Problem: Copy the material below line for line without changing anything, but leave out the pictures.
** Start of Supplied material **
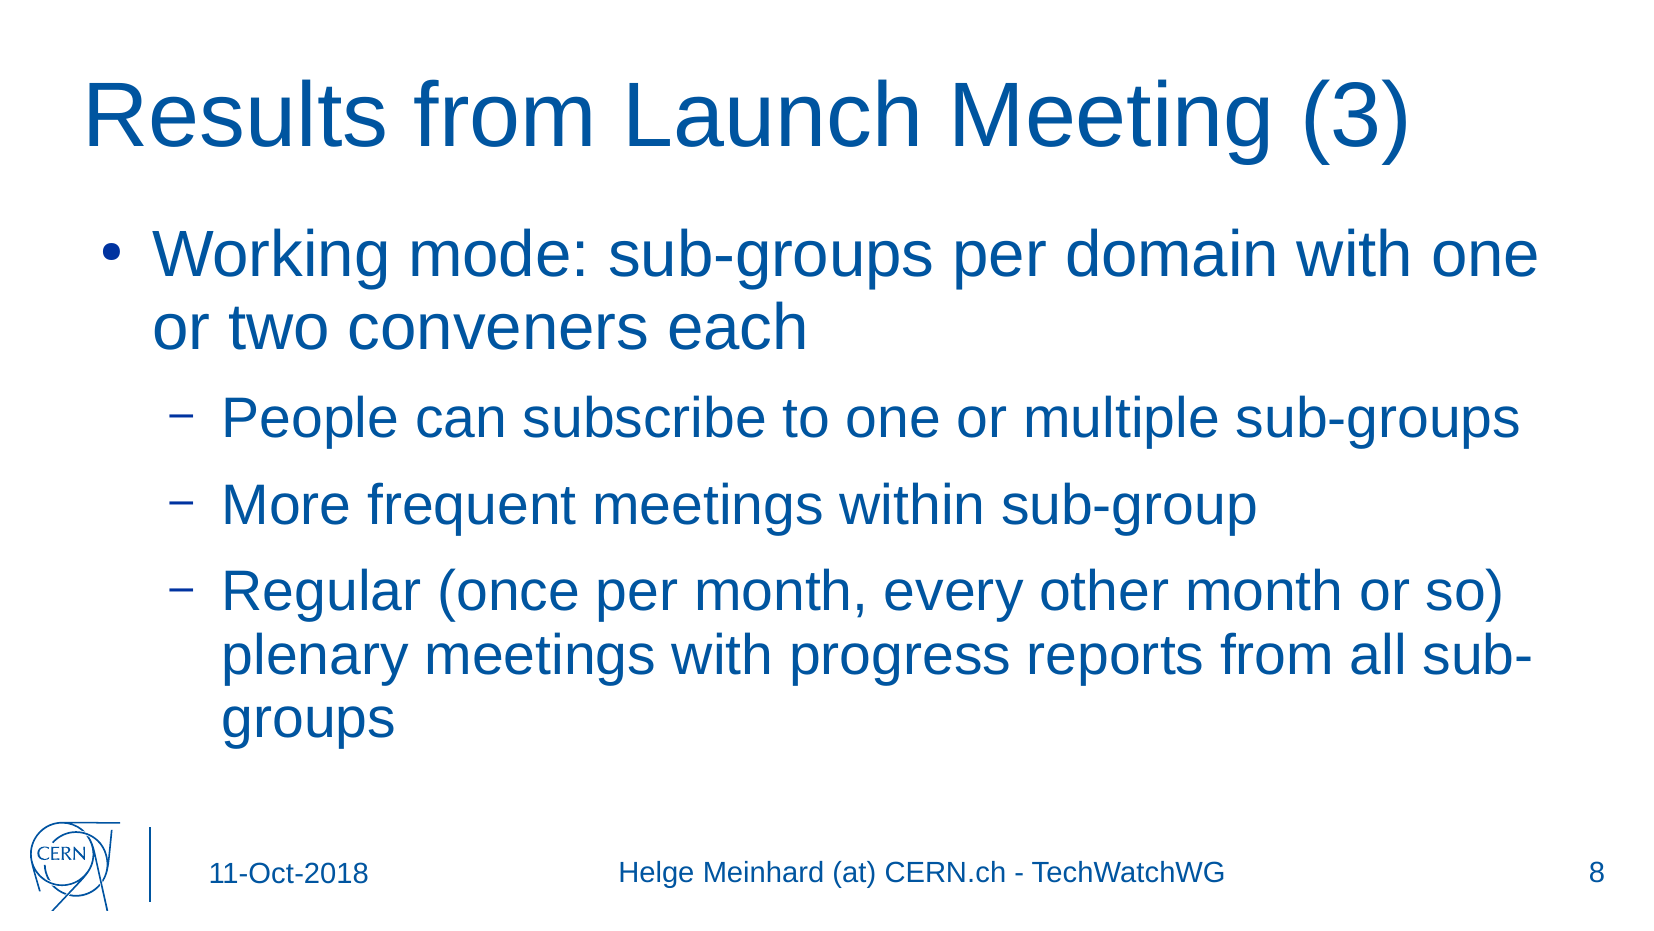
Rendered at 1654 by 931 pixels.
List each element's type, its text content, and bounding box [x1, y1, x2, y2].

title Results from Launch Meeting (3) [82, 37, 1571, 193]
list Working mode: sub-groups per domain with one or two conveners each People can subscribe to one or multiple sub-groups More frequent meetings within sub-group Regular (once per month, every other month or so) plenary meetings with progress reports from all sub-groups [82, 217, 1571, 757]
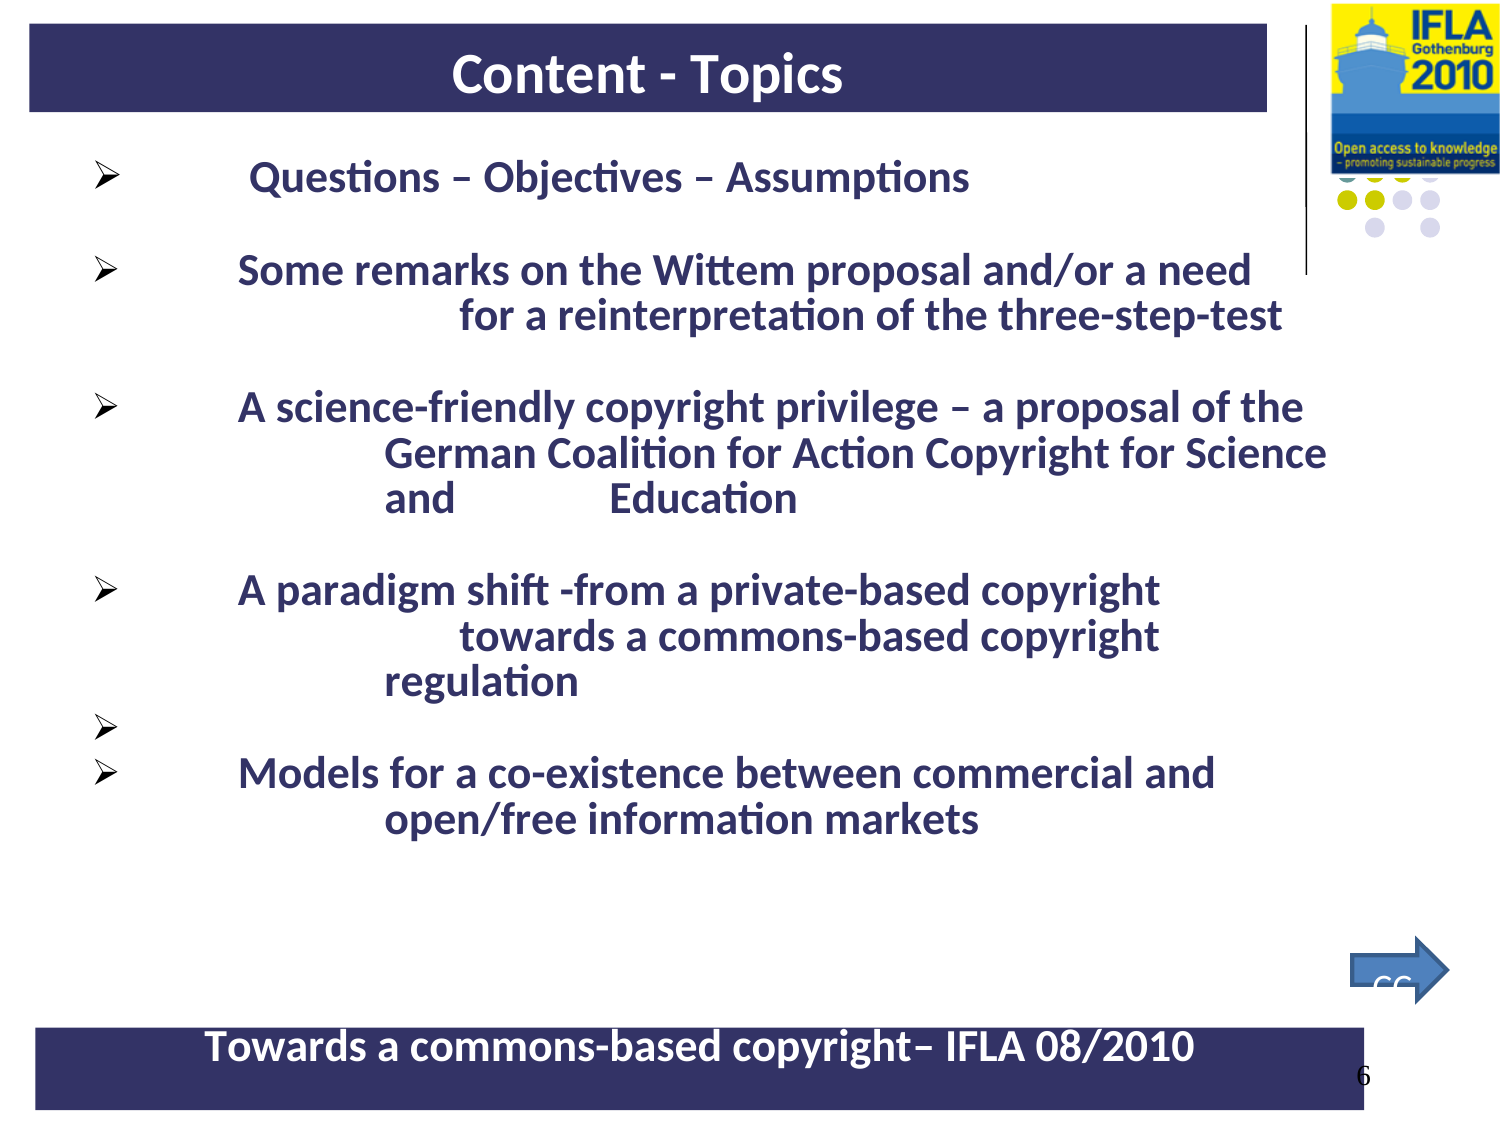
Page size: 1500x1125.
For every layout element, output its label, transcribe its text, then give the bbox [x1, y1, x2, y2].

text_box [1356, 1026, 1459, 1105]
text_box Questions – Objectives – Assumptions Some remarks on the Wittem proposal and/or a need for a reinterpretation of the three-step-test A science-friendly copyright privilege – a proposal of the German Coalition for Action Copyright for Science and Education A paradigm shift -from a private-based copyright towards a commons-based copyright regulation Models for a co-existence between commercial and open/free information markets [76, 147, 1377, 959]
text_box CC [1352, 940, 1447, 1000]
title Content - Topics [29, 23, 1267, 113]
** End of Supplied material **
Exercise solution:
Rendered at 1654 by 931 pixels.
List each element's type, its text content, and bounding box [x1, y1, x2, y2].

title Results from Launch Meeting (3) [82, 37, 1571, 193]
list Working mode: sub-groups per domain with one or two conveners each People can subscribe to one or multiple sub-groups More frequent meetings within sub-group Regular (once per month, every other month or so) plenary meetings with progress reports from all sub-groups [82, 217, 1571, 757]
Page size: 1500x1125.
For every layout element, output its label, transcribe its text, then give the bbox [x1, y1, x2, y2].

text_box [1356, 1026, 1459, 1105]
text_box Questions – Objectives – Assumptions Some remarks on the Wittem proposal and/or a need for a reinterpretation of the three-step-test A science-friendly copyright privilege – a proposal of the German Coalition for Action Copyright for Science and Education A paradigm shift -from a private-based copyright towards a commons-based copyright regulation Models for a co-existence between commercial and open/free information markets [76, 147, 1377, 959]
text_box CC [1352, 940, 1447, 1000]
title Content - Topics [29, 23, 1267, 113]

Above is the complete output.